Henry Hunt Snelling (8 November 1817 – 24 June 1897) was a 19th-century American photographer, editor, author and inventor.

==Biography==
Born in Plattsburgh, New York, Snelling was a son of Col. Josiah Snelling and Abigail (Hunt) Snelling. During Henry's infancy, the Snellings moved to the confluence of the Mississippi and Minnesota (then St. Peter's) rivers to build the U. S. Army fort that even today bears his father's name. Henry was educated at a military academy in Georgetown, DC. For a time he was the librarian of the New York Lyceum, In New York, he met Edward Anthony, from whom he learned about photography. Anthony was a manufacturer of photographic supplies, and Snelling came to work for him. In 1849 he wrote The History and Practice of the Art of Photography, which was published by his brother-in-law. This is supposedly the first bound volume on photography published in America. He also edited the Photographic Art Journal (1851–53 and 1854–60). This was later renamed
the Photographic and Fine Art Journal. The firm E. and H.T. Anthony exhausted him, and he left in 1857. He sold the Photographic and Fine Art Journal. In 1871 he moved to Cornwall, New York, where he edited and published the newspaper, Reflector of Cornwall. In 1887 he had to leave that publication because he had become blind.

Snelling married Anna L. Putnam in 1837. She was the sister of George Palmer Putnam and herself an author (Kabaosa; or, The Warriors of the West). Snelling and his wife authored plays together. Additionally, Anna translated de Brebisson's The Collodion Process in Photography for the Production of Instantaneous Proofs. Snelling died at the Memorial Home, St. Louis, 24 Jun 1897.

Snelling was also known as an inventor. He invented an enlarging camera (1852), a blue glass filter, and announced, but did not develop, a color photographic process (1856).

WORK TASK ->
Repeat the part of the Snelling biography that runs from "Snelling married Anna" down to "photographic process (1856).", word for word. The records that come next are separate material and have no connection to the biography of Henry Hunt Snelling.

DATA EXTRACT ->
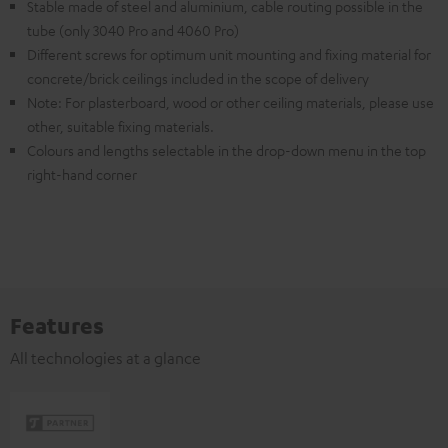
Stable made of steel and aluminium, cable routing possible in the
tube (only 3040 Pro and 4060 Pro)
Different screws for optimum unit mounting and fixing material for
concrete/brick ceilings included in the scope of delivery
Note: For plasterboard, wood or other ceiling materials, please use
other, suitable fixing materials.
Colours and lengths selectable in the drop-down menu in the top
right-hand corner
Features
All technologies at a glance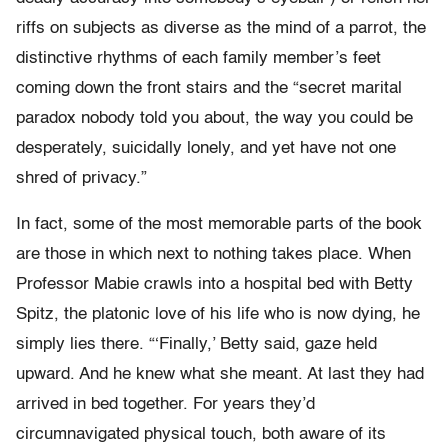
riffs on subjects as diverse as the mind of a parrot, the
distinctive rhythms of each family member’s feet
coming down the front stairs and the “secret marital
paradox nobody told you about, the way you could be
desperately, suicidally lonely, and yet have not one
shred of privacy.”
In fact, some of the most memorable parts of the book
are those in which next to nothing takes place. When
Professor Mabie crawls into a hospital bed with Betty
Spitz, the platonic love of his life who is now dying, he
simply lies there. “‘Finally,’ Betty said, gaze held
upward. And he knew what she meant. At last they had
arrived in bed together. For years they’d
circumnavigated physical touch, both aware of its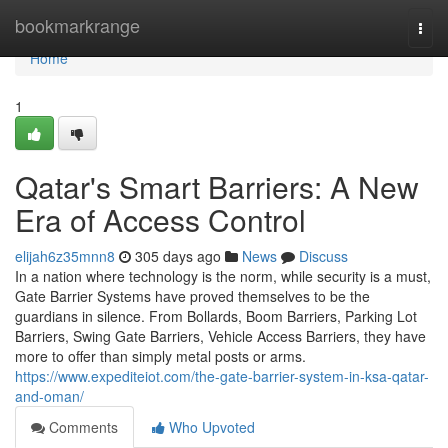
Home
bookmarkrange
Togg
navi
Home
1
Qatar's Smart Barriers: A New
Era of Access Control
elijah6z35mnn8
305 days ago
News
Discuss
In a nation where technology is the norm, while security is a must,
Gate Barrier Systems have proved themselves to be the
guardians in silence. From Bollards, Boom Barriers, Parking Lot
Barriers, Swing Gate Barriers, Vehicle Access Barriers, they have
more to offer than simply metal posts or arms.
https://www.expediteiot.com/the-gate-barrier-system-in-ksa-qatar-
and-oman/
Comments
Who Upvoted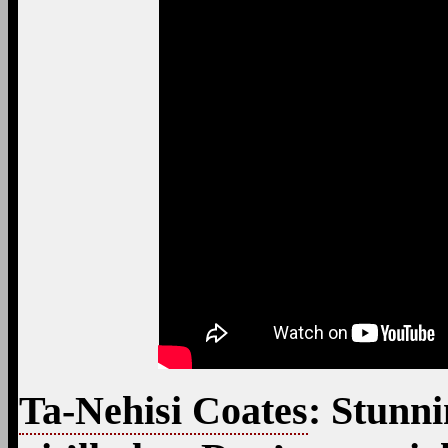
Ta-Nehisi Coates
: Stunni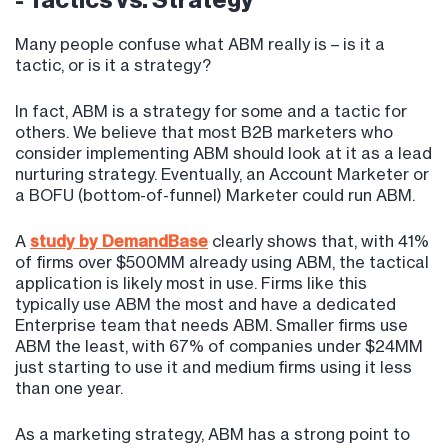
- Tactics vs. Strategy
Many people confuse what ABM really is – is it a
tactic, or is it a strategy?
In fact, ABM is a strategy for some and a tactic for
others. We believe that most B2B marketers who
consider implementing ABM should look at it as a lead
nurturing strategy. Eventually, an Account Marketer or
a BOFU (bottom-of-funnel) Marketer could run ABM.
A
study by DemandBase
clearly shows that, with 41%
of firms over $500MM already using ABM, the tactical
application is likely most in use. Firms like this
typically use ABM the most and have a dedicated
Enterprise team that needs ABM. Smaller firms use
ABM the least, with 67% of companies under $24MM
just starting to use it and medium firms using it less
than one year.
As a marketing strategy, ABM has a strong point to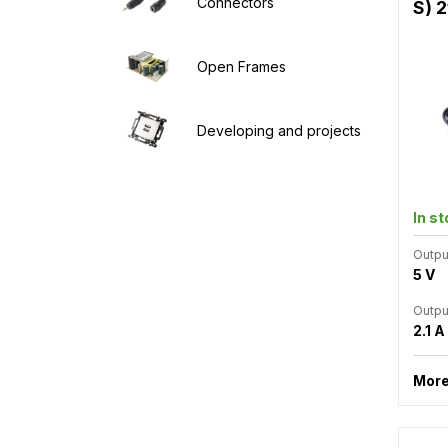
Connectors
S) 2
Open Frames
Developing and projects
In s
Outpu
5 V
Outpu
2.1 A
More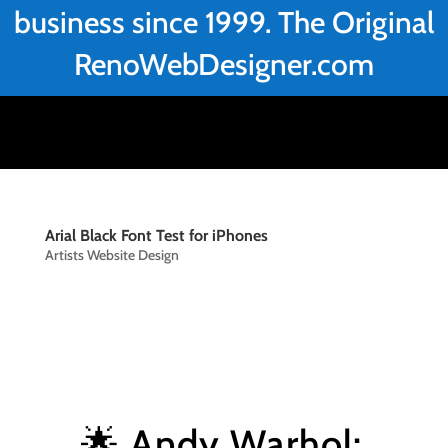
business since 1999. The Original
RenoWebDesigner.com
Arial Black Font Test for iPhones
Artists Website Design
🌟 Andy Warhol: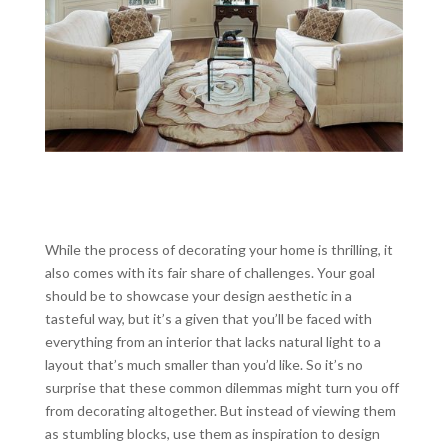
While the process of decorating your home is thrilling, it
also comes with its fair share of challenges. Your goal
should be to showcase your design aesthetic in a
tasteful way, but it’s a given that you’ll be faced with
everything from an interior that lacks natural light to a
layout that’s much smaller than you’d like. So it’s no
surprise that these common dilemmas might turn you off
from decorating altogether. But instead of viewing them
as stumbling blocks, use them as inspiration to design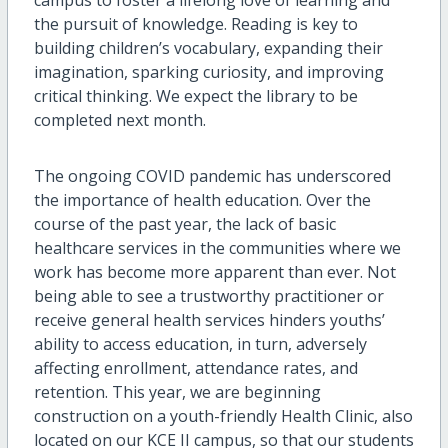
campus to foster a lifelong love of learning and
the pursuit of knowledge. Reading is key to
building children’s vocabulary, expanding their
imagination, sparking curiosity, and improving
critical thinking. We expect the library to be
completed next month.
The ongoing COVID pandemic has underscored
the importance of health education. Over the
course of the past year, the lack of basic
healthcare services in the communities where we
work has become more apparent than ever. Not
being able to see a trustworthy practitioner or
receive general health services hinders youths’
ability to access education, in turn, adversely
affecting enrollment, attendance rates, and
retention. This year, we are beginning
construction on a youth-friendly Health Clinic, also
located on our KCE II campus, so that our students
* * *
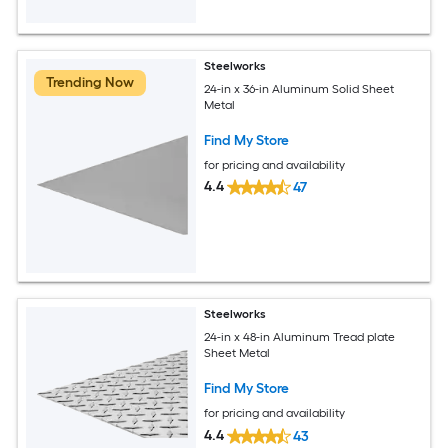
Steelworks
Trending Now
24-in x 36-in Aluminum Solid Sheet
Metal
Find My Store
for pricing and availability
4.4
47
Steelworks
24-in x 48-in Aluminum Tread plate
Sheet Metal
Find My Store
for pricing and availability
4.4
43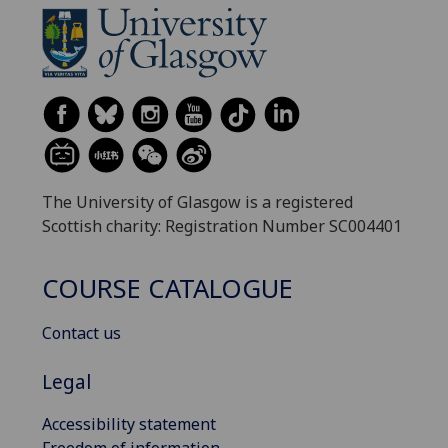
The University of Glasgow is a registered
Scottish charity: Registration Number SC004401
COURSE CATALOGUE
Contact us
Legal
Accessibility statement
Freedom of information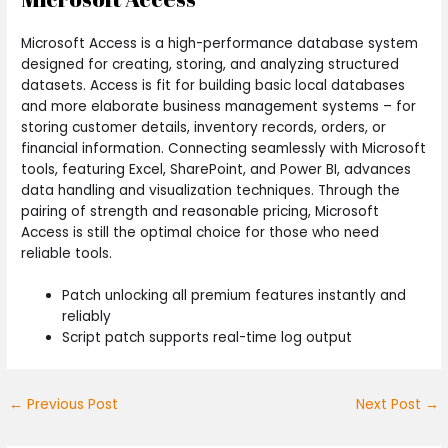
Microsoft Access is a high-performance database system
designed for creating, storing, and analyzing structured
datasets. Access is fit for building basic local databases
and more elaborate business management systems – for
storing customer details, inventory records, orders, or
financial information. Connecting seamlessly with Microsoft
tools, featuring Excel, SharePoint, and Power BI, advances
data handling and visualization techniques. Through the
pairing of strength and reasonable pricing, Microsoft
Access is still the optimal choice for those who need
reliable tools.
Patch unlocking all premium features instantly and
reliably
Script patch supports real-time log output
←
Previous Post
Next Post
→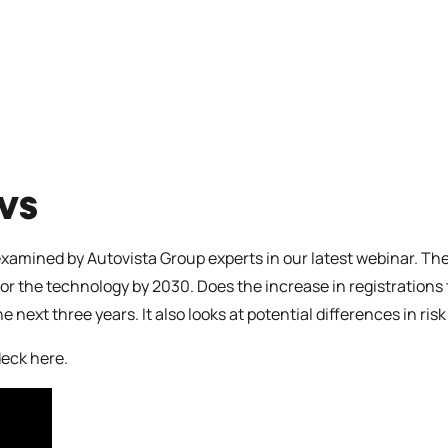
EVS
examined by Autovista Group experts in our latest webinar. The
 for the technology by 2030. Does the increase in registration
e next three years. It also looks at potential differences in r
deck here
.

EXPECTED ANSWER ->
Snelling married Anna L. Putnam in 1837. She was the sister of George Palmer Putnam and herself an author (Kabaosa; or, The Warriors of the West). Snelling and his wife authored plays together. Additionally, Anna translated de Brebisson's The Collodion Process in Photography for the Production of Instantaneous Proofs. Snelling died at the Memorial Home, St. Louis, 24 Jun 1897.

Snelling was also known as an inventor. He invented an enlarging camera (1852), a blue glass filter, and announced, but did not develop, a color photographic process (1856).